• _Extrait du texte_

****

Hank a tout compris et la dernière minute du huitième épisode n’était donc pas un clif de prestidigitateur. Quand Hank sort des toilettes, sa tête fait disparaitre 365 jours d’attente. On est dans l’ambiance immédiatement. Rien ne vient ternir la prestation de Dean Norris ensuite. On voit les idées et les constats s’enchainer dans ses yeux, on subit presque sa crise d’angoisse avec lui, il vient de comprendre ce qu’on lui cache depuis cinq ans !
J’ai du mal à concevoir une suite qui laisse retomber la pression. Il ne reste que sept épisodes et je les vois se dérouler sur quelques jours seulement dans la storyline. Hank et Jesse savent et nous savons Walter intelligent. Il sait que Jesse a compris et qu’il doit le manipuler, tout en continuant d’intimider son beau-frère. Mais si deux jumeaux mexicains et Tuco lui-même n’ont pas réussi a intimider Hank, je ne vois pas comment Heisenberg pourrait utiliser ce levier… La colère d'Hank le rend résistant aux gémissements de Walt, seule son incompréhension envers le personnage d’Heisenberg le fascine. Nul doute qu’il saura reprendre l’avantage quand il l’aura cerner.

****

• _Énoncé_
Mettez à jour le passage de l'extrait qui va de « J’ai du mal » jusqu'à « il l’aura cerner. » en y remplaçant « Heisenberg » par « Walter White ». Les items qui suivent proviennent d'une source distincte de l'extrait.

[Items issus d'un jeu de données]
****

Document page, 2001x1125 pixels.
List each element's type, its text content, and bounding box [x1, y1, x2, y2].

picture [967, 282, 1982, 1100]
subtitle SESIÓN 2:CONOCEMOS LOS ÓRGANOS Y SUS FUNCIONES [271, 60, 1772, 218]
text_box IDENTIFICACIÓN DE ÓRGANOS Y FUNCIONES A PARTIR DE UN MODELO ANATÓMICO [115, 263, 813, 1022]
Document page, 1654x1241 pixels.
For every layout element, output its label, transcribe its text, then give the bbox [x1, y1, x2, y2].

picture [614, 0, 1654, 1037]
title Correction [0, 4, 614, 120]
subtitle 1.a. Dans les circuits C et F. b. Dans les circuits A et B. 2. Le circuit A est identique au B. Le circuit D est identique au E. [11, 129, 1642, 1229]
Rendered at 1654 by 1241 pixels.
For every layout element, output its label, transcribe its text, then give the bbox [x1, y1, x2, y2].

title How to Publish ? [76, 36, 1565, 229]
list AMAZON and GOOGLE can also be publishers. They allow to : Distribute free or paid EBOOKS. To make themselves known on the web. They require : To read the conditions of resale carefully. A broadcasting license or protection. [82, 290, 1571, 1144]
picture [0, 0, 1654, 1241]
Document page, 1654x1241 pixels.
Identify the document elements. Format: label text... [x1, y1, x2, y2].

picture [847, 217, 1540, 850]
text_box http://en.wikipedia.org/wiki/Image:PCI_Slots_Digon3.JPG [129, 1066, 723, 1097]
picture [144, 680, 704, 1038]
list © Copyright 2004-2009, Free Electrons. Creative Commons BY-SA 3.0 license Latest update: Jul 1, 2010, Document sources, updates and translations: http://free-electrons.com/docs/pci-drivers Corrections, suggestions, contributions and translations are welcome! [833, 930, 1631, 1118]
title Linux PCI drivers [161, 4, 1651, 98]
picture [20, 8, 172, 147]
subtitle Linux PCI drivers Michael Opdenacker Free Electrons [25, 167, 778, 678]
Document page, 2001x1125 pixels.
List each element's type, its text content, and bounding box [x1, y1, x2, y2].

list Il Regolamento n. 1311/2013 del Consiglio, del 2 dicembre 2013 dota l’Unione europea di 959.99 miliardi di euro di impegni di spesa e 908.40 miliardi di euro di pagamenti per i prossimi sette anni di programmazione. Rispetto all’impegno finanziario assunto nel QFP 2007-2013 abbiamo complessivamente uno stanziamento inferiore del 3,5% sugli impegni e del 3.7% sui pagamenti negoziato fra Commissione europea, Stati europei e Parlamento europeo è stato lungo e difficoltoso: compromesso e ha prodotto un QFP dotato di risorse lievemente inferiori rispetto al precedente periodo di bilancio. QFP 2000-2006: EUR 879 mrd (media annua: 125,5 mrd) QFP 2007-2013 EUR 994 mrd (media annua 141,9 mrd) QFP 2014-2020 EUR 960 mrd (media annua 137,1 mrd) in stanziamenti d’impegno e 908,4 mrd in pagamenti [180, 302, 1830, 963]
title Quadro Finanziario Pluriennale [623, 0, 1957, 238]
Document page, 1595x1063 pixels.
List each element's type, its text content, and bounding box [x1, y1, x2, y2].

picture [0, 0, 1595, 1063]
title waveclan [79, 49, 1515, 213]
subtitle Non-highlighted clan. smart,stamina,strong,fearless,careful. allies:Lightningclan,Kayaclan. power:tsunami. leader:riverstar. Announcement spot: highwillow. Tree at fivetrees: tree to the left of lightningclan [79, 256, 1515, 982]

****

• _Corrigé_
J’ai du mal à concevoir une suite qui laisse retomber la pression. Il ne reste que sept épisodes et je les vois se dérouler sur quelques jours seulement dans la storyline. Hank et Jesse savent et nous savons Walter intelligent. Il sait que Jesse a compris et qu’il doit le manipuler, tout en continuant d’intimider son beau-frère. Mais si deux jumeaux mexicains et Tuco lui-même n’ont pas réussi a intimider Hank, je ne vois pas comment Walter White pourrait utiliser ce levier… La colère d'Hank le rend résistant aux gémissements de Walt, seule son incompréhension envers le personnage d’Walter White le fascine. Nul doute qu’il saura reprendre l’avantage quand il l’aura cerner.